DOE Definition of Microgrids: A microgrid is a group of interconnected loads and distributed energy resources within clearly defined electrical boundaries that act as a single controllable entity with respect to the grid. A microgrid can connect and disconnect from the grid to enable it to operate in both grid-connected or island-mode. (DOE Microgrid Exchange Group, 2010)

Typically, a microgrid design would begin with a base-wide energy assessment and energy conservation program.

For each of the top  Design Basis Threats (those having a high impact, as shown in Table 3-2), the concept design team in conjunction with the base engineer and local utility engineer examined “Risk Vectors.” It became apparent that the camp had insufficient generating capacity and insufficient fuel storage to withstand an extended outage. Highest level risk vectors were identified as follows: (…) Standby generators are generally designed for short operation periods; continuous operation is not intended and can result in generator failure. (…) Existing generators have fuel capacity for only a few hours and the camp does not have a large-capacity fuel storage system.

1. Existing generators were standby generators and had run-time design limitations. In some cases, the generators were very old and unreliable. Continuous operation for 5 days or more could not be assured.

2. Fuel was minimal. Consequently, a new onsite fuel storage facility would be needed.

As a general approach, because the SPIDERS JCTD is used to investigate the implementation of microgrids at existing facilities, an implicit requirement is that the system needs to be as unobtrusive as possible within the existing infrastructure. This is necessary to avoid cost and disruption. The requirement has been extended by the project team to include the ability to completely revert back to non-SPIDERS operation by turning off SPIDERS mode on the graphical user interface (GUI) of the microgrid control system. Turning off SPIDERS mode on the GUI prevents the supervisory controllers from making decisions or implementing control actions. Thus, the installation of a SPIDERS system does not degrade the existing system in any way. With this “Do No Harm” philosophy, the SPIDERS system is designed to “lay over the top” of the existing system instead of being a wholesale replacement of it. In addition to facilitating the transition to a SPIDERStype system, this also allows the continued use of a traditional transfer switch-based isolation system to be the default mode for compliance with life-safety codes should the SPIDERS control system fail for any reason.

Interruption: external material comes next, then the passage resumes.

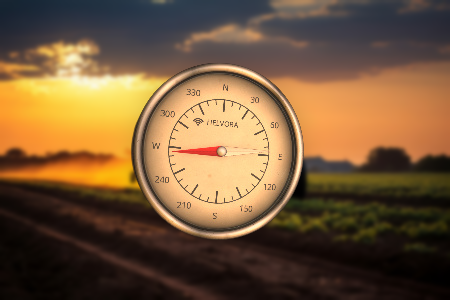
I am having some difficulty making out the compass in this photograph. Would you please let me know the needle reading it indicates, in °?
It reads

The technology was applied at Camp JCTD by dividing the microgrid system into groups of actors and segregating these groups into “enclaves.”

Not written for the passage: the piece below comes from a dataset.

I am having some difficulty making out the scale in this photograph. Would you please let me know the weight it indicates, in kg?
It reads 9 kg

Enclaves are generally shielded from any outside communication; communication with other enclaves is only through a highly secure device. In the Camp JCTD case, the device was an IPERC controller specifically designed for secure control of microgrids. Communication between enclaves and with the outside world (if allowed) is “denied by default.” That is, unless a specific communication is allowed (“whitelisted”), it is denied.

Generally, enclaves are created from actors that have a logical need to work together or are in physical proximity. Enclaves generally work autonomously; it is a design objective to minimize the need for communication between enclaves. Whitelisting communication becomes relatively easy because the need to communicate is limited.

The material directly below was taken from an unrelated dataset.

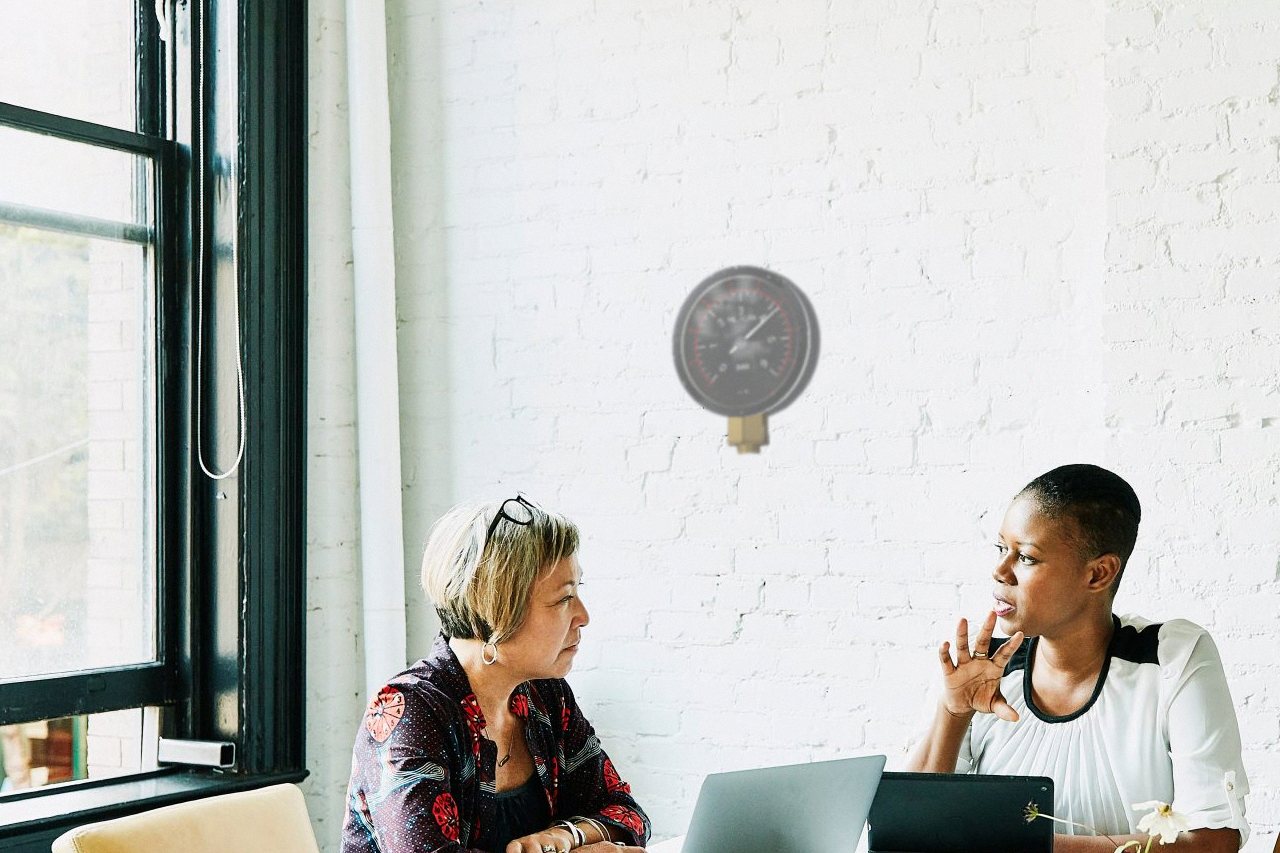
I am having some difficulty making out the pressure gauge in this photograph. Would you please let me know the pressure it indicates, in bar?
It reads 4.2 bar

Limiting communication outside of an enclave reduces the need for communication bandwidth. The SPIDERS team’s analysis found that limiting communication bandwidth within the network is an effective strategy for reducing vulnerability to denial-of-service cyber-attack.

At Camp JCTD the IPERC master controllers are each capable of full system control and all communicate with each other. This allows a failed unit to be replaced by any of its equals. The inter-enclave communication is highly flexible (although whitelisted and possibly bandwidth restricted).

The SCADA systems that have been used over the last several decades were not developed to handle the potential cyber-attack threats of the current era.

The SPIDERS JCTD microgrid successfully met the stated objectives of increasing system efficiency and reliability while maintaining adequate power quality.